How a dumped piano got a final curtain call
When we visit our local recycling centre, we may not expect to be serenaded on a doomed piano by a worker sat on a washing machine, to make a viral video, nor to make a Facebook friend.
When Max Sinclair visited the local recycling centre in North Shields, North Tyneside, he found Glen Akenclose, who normally assists people disposing of their goods, helping people through their visits with an original composition.
And when the video clocked thousands of views on social media, Max and Glen were able to keep up where they left off.
"As soon as the bloke opened his van and I saw the piano I thought 'I'm going to jump on it'," says Glen, 25.
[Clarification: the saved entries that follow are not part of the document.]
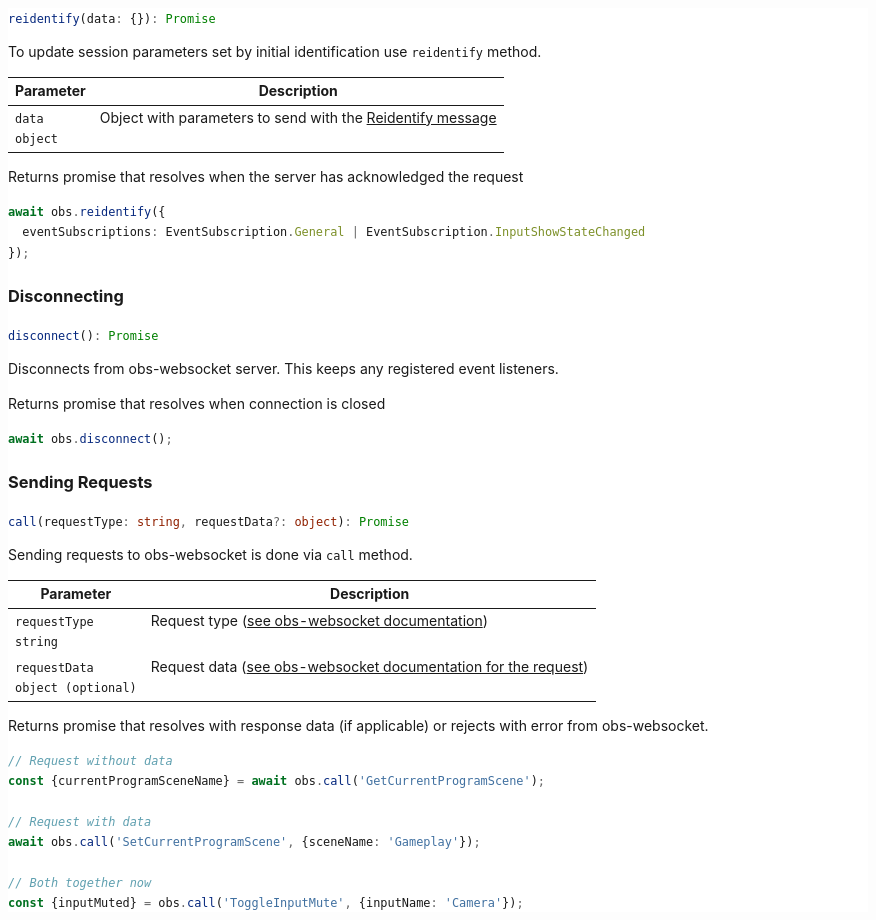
 ```ts
reidentify(data: {}): Promise
```

To update session parameters set by initial identification use `reidentify` method.

Parameter | Description
---|---
`data`<br />`object` | Object with parameters to send with the [Reidentify message](https://github.com/obsproject/obs-websocket/blob/master/docs/generated/protocol.md#reidentify-opcode-3)

Returns promise that resolves when the server has acknowledged the request

```ts
await obs.reidentify({
  eventSubscriptions: EventSubscription.General | EventSubscription.InputShowStateChanged
});
```

### Disconnecting

```ts
disconnect(): Promise
```

Disconnects from obs-websocket server. This keeps any registered event listeners.

Returns promise that resolves when connection is closed

```ts
await obs.disconnect();
```

### Sending Requests

```ts
call(requestType: string, requestData?: object): Promise
```

Sending requests to obs-websocket is done via `call` method.

Parameter | Description
---|---
`requestType`<br />`string` | Request type ([see obs-websocket documentation](https://github.com/obsproject/obs-websocket/blob/master/docs/generated/protocol.md#requests))
`requestData`<br />`object (optional)` | Request data ([see obs-websocket documentation for the request](https://github.com/obsproject/obs-websocket/blob/master/docs/generated/protocol.md#requests))

Returns promise that resolves with response data (if applicable) or rejects with error from obs-websocket.

```ts
// Request without data
const {currentProgramSceneName} = await obs.call('GetCurrentProgramScene');

// Request with data
await obs.call('SetCurrentProgramScene', {sceneName: 'Gameplay'});

// Both together now
const {inputMuted} = obs.call('ToggleInputMute', {inputName: 'Camera'});
```
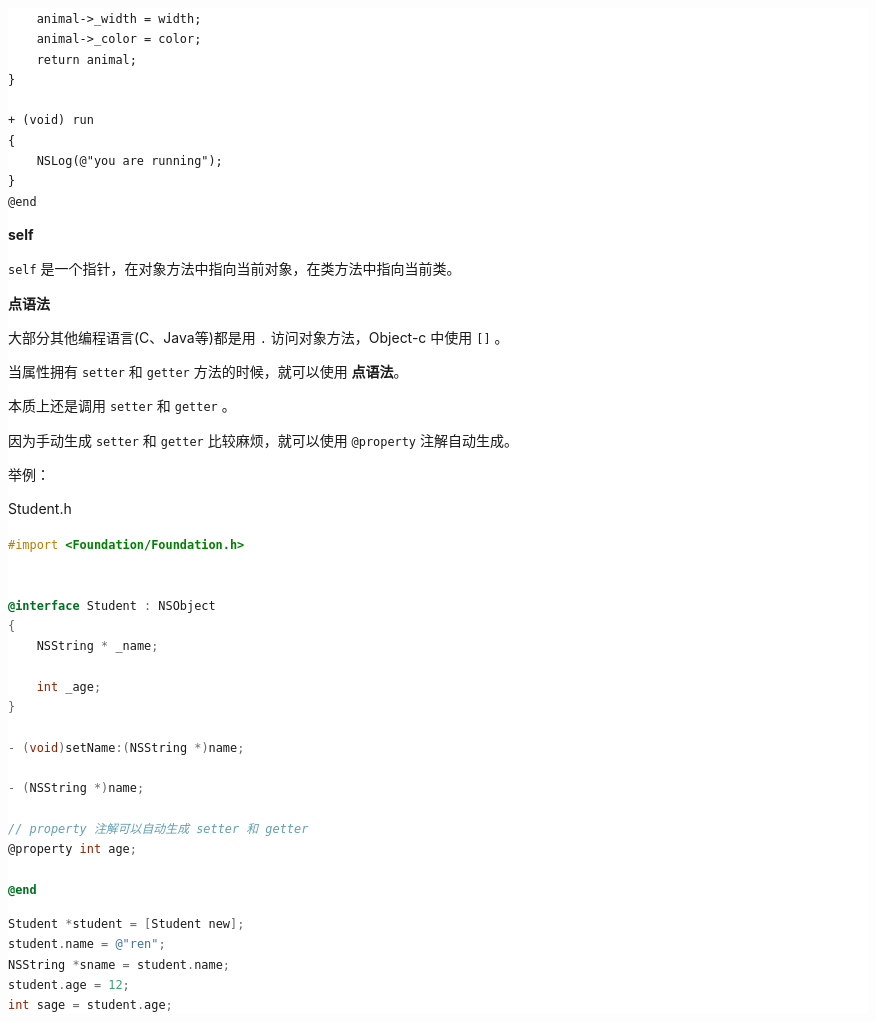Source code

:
 ```objc
    animal->_width = width;
    animal->_color = color;
    return animal;
}

+ (void) run
{
    NSLog(@"you are running");
}
@end
```

**self**

`self` 是一个指针，在对象方法中指向当前对象，在类方法中指向当前类。

**点语法**

大部分其他编程语言(C、Java等)都是用 `.` 访问对象方法，Object-c  中使用 `[]` 。

当属性拥有 `setter` 和 `getter` 方法的时候，就可以使用 **点语法**。

本质上还是调用 `setter` 和 `getter` 。

因为手动生成  `setter` 和 `getter` 比较麻烦，就可以使用 `@property` 注解自动生成。

举例：

Student.h

```objective-c
#import <Foundation/Foundation.h>


@interface Student : NSObject
{
    NSString * _name;
    
    int _age;
}

- (void)setName:(NSString *)name;

- (NSString *)name;

// property 注解可以自动生成 setter 和 getter
@property int age;

@end
```

```objective-c
Student *student = [Student new];
student.name = @"ren";
NSString *sname = student.name;
student.age = 12;
int sage = student.age;
```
"I've worked at the recycling centre for a year. I've seen electric organs but I'd never had the chance to play them because I couldn't plug them in."
"I was dumping some rubbish off and heard some music," says Max, 50. "I thought it was from one of the cars. Then I saw this guy, realised he was playing the piano and thought it was a good tune."
"I made the music up myself," says Glen. "I'd done some tutorials because I'd been doing music production for 10 years. It was part of the learning to use a keyboard. Once you learn a few chords you can make a pattern."
"There were loads of people there, but nobody was paying attention," says Max. "I showed the video to my wife. She said I should stick it up on Facebook, people would like it. We had 25,000 hits on our page, we just had a video go viral!
"I've been getting a load of notifications on Facebook. I just thought he'd record the video and that'd be it," adds Glen. "I got loads of feedback because everybody says it's nice to see something like that. Dropping off your rubbish can be a chore."
"I didn't know Glen, but through Facebook we found each other and had a chat," explains Max, , who is starting a nearby decorative salvage yard. "When we open, Glen's going to play.
"I tried to get the piano. I went back, said I wanted it, but they said I wasn't allowed to take it off-site once it was there. I left a message to cover it overnight, but they must have changed shifts; it got trashed, but I know the wood went to recycling, so did the metal."
Glen says the experience has boosted his musicianship. "I've still got a keyboard in a cupboard at home. I'm always doing my own tracks, I think I'll put a bit more time into it.
"I'm no Mozart. It's just a hobby. A lot of people I know do it. The target is to release my own record this year."